Your objective =
Switch "chart" to "graph" wherever it occurs in the records, starting with the line that contains "2022-11-10, 2022-11-17, 2022-11-14" and going on through the line that contains "Which label corresponds to the largest". Give back only those lines, with everything else left as it is.

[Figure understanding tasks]
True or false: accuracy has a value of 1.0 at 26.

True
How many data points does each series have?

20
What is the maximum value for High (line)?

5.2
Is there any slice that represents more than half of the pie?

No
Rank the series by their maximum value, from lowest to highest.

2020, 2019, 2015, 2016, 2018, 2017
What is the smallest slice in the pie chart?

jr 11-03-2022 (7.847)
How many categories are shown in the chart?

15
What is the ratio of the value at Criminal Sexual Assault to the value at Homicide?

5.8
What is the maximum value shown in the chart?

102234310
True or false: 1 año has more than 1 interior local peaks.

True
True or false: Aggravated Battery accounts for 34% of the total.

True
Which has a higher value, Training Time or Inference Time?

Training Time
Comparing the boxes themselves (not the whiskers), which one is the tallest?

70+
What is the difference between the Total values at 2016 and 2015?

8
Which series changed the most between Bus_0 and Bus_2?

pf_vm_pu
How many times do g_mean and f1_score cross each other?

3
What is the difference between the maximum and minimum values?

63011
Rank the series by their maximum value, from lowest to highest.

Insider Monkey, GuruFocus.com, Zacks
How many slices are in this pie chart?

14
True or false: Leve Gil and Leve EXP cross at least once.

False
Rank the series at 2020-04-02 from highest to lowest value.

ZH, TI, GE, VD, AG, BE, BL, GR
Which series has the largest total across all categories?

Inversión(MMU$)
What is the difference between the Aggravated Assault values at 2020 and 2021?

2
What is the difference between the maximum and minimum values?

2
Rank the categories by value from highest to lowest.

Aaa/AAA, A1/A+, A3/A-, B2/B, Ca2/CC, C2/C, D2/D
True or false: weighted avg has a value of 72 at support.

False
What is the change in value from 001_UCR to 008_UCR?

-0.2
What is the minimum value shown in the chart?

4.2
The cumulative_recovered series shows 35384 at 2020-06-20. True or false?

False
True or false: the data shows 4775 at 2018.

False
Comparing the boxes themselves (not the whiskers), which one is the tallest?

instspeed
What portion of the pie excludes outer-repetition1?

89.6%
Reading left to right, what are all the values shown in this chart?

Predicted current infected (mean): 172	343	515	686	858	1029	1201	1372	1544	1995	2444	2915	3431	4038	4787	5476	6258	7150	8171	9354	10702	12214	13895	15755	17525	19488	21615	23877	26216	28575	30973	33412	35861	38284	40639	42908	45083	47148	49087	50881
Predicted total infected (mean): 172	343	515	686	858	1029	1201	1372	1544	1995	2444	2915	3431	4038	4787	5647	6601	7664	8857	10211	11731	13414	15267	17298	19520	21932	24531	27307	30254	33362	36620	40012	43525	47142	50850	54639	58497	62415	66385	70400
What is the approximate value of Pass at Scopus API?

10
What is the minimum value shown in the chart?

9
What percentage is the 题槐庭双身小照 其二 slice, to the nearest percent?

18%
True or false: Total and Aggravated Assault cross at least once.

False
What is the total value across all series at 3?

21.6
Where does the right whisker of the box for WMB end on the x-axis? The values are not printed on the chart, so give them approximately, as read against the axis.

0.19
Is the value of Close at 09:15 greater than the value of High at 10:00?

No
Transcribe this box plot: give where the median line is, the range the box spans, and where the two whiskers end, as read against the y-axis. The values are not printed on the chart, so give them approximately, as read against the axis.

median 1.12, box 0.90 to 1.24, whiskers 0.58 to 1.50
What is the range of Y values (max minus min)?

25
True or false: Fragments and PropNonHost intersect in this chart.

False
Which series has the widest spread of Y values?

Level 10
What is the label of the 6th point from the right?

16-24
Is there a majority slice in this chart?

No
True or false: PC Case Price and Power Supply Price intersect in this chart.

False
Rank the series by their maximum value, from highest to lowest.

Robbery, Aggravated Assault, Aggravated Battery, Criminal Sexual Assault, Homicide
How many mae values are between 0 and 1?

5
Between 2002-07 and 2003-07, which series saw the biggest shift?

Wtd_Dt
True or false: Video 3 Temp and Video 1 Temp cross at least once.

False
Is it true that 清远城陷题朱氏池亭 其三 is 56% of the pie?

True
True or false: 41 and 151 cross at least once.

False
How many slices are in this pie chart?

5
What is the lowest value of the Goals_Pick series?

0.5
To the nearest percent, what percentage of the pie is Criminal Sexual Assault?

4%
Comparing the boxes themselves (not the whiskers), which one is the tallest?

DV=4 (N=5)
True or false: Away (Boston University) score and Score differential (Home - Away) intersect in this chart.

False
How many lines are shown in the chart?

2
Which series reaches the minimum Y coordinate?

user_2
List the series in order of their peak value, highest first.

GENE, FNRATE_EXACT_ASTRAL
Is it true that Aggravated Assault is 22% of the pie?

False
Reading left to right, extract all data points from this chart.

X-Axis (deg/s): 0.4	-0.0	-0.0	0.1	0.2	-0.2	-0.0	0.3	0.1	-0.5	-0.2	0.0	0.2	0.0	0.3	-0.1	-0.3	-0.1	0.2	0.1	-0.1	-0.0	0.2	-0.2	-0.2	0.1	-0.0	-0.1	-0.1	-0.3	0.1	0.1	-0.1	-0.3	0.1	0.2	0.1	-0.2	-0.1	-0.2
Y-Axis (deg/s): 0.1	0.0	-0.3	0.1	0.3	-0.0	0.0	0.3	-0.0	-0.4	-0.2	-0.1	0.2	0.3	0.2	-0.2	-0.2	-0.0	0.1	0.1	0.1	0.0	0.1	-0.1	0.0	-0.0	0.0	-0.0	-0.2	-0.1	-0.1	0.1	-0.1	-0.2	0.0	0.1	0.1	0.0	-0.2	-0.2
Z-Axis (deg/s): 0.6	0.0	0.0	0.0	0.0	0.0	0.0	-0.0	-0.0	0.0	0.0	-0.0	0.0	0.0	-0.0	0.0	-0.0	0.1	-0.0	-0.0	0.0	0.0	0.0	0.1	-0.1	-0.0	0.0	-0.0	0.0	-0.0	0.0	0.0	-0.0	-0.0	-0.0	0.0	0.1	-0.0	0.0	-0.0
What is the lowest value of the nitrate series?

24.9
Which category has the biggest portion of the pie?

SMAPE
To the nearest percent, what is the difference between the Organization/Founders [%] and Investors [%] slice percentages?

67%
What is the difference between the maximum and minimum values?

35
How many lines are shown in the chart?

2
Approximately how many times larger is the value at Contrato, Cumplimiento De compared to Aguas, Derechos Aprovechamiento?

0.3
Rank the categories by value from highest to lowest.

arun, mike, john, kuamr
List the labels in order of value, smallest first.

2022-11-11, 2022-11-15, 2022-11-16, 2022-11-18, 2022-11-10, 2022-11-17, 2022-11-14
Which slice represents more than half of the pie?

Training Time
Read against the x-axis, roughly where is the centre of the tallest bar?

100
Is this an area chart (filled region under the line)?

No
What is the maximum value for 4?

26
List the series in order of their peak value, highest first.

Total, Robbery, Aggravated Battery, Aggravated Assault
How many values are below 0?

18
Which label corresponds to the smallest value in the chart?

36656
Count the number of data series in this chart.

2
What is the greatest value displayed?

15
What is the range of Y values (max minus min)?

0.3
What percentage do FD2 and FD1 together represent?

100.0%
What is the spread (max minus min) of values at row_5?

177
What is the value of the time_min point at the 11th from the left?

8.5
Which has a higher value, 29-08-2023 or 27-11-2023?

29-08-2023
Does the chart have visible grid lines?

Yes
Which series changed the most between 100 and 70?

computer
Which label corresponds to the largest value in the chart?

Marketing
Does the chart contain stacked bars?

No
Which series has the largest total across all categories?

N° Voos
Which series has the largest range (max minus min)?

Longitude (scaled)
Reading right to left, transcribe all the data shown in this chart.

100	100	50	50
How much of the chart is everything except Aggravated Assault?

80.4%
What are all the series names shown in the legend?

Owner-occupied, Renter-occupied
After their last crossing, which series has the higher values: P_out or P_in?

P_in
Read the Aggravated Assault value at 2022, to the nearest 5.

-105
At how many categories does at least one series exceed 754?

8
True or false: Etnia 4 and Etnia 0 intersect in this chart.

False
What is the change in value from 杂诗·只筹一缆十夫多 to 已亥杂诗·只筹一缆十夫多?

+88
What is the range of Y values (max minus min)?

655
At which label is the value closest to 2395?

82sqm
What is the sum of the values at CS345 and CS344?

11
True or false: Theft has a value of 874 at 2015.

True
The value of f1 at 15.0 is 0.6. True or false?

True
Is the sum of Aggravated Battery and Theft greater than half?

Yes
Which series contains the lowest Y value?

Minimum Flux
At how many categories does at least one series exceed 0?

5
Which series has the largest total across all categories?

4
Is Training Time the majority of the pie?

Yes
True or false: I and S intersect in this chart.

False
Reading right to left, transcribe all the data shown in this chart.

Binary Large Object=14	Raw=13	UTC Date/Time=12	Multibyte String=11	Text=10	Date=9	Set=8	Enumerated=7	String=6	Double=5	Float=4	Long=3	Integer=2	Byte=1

Task result =
2022-11-11, 2022-11-15, 2022-11-16, 2022-11-18, 2022-11-10, 2022-11-17, 2022-11-14
Which slice represents more than half of the pie?

Training Time
Read against the x-axis, roughly where is the centre of the tallest bar?

100
Is this an area graph (filled region under the line)?

No
What is the maximum value for 4?

26
List the series in order of their peak value, highest first.

Total, Robbery, Aggravated Battery, Aggravated Assault
How many values are below 0?

18
Which label corresponds to the smallest value in the graph?

36656
Count the number of data series in this graph.

2
What is the greatest value displayed?

15
What is the range of Y values (max minus min)?

0.3
What percentage do FD2 and FD1 together represent?

100.0%
What is the spread (max minus min) of values at row_5?

177
What is the value of the time_min point at the 11th from the left?

8.5
Which has a higher value, 29-08-2023 or 27-11-2023?

29-08-2023
Does the graph have visible grid lines?

Yes
Which series changed the most between 100 and 70?

computer
Which label corresponds to the largest value in the graph?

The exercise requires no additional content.